News Roundup: Interalpin

  • Revelstoke homeowners aren’t happy lift development has stalled for almost ten years now.  The resort’s response identifies master plan lifts 1 and 11 as the highest priorities but notes construction of them is subject to market demand.
  • In an interview, new Crystal Mountain owner John Kircher says he wants to build a second gondola to Campbell Basin.
  • NY State Fair gondola continues to be targeted as an example of government waste.
  • Whaleback’s T-Bar project is a go.  The lift came from Plattekill, NY and will be installed by SkyTrans.
  • New Gatlinburg Sky Lift looks to be almost finished.
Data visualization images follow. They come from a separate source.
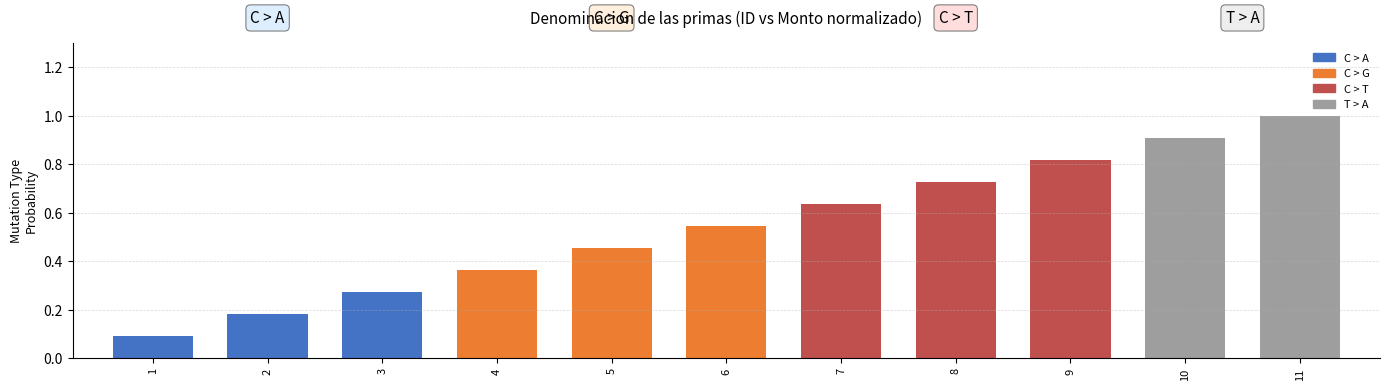

What is the approximate value at 2?

0.2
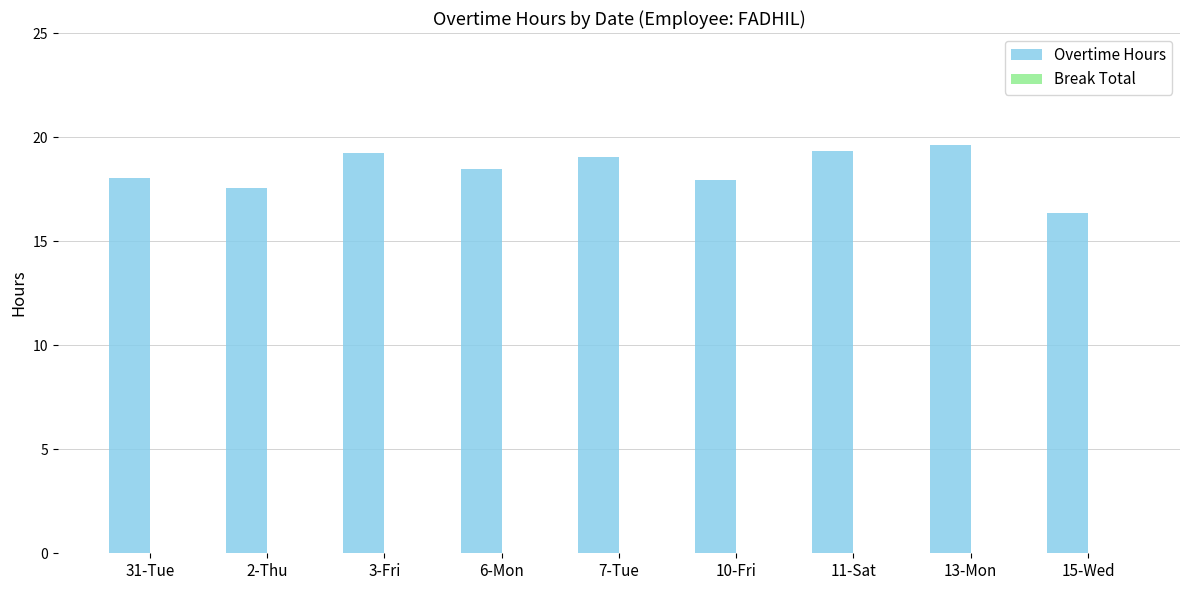

Read the value at 6-Mon.

18.5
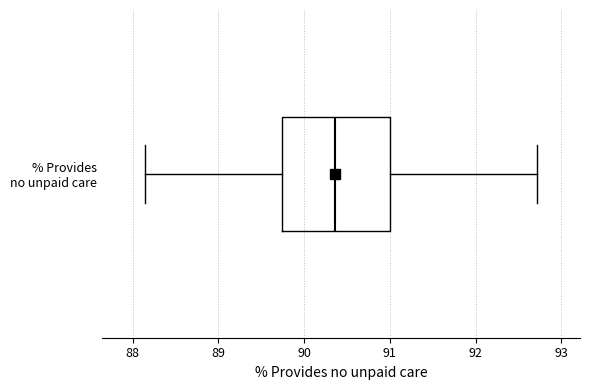

Read this box plot against the x-axis: the position of the median line, the range covered by the box, and the ends of both whiskers. The values are not printed on the chart, so give them approximately, as read against the axis.

median 90.4, box 89.7 to 91.0, whiskers 88.1 to 92.7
  • Poma reaches agreement to build new gondolas in Vietnam with the first next-generation Sigma Diamond EVO cabins introduced yesterday at Interalpin.  The new cabins offer more natural light and feature doors that slide rather than opening out.
  • Move over D-Line: the new Leitner Station is here.
  • LST gets another detachable contract.
  • Leitner launches urban gondola in Berlin.
  • Skier visits at Vail Resorts were down 2.8 percent this season but lift ticket revenue increased 7.4 percent.
  • Mi Teleférico opens $1.5 million Operations Control Center with 22 people monitoring 1,300 surveillance cameras on 66 screens and lightning detection system for four gondola lines.
  • Purgatory will add a mid-station to its Needles triple this summer.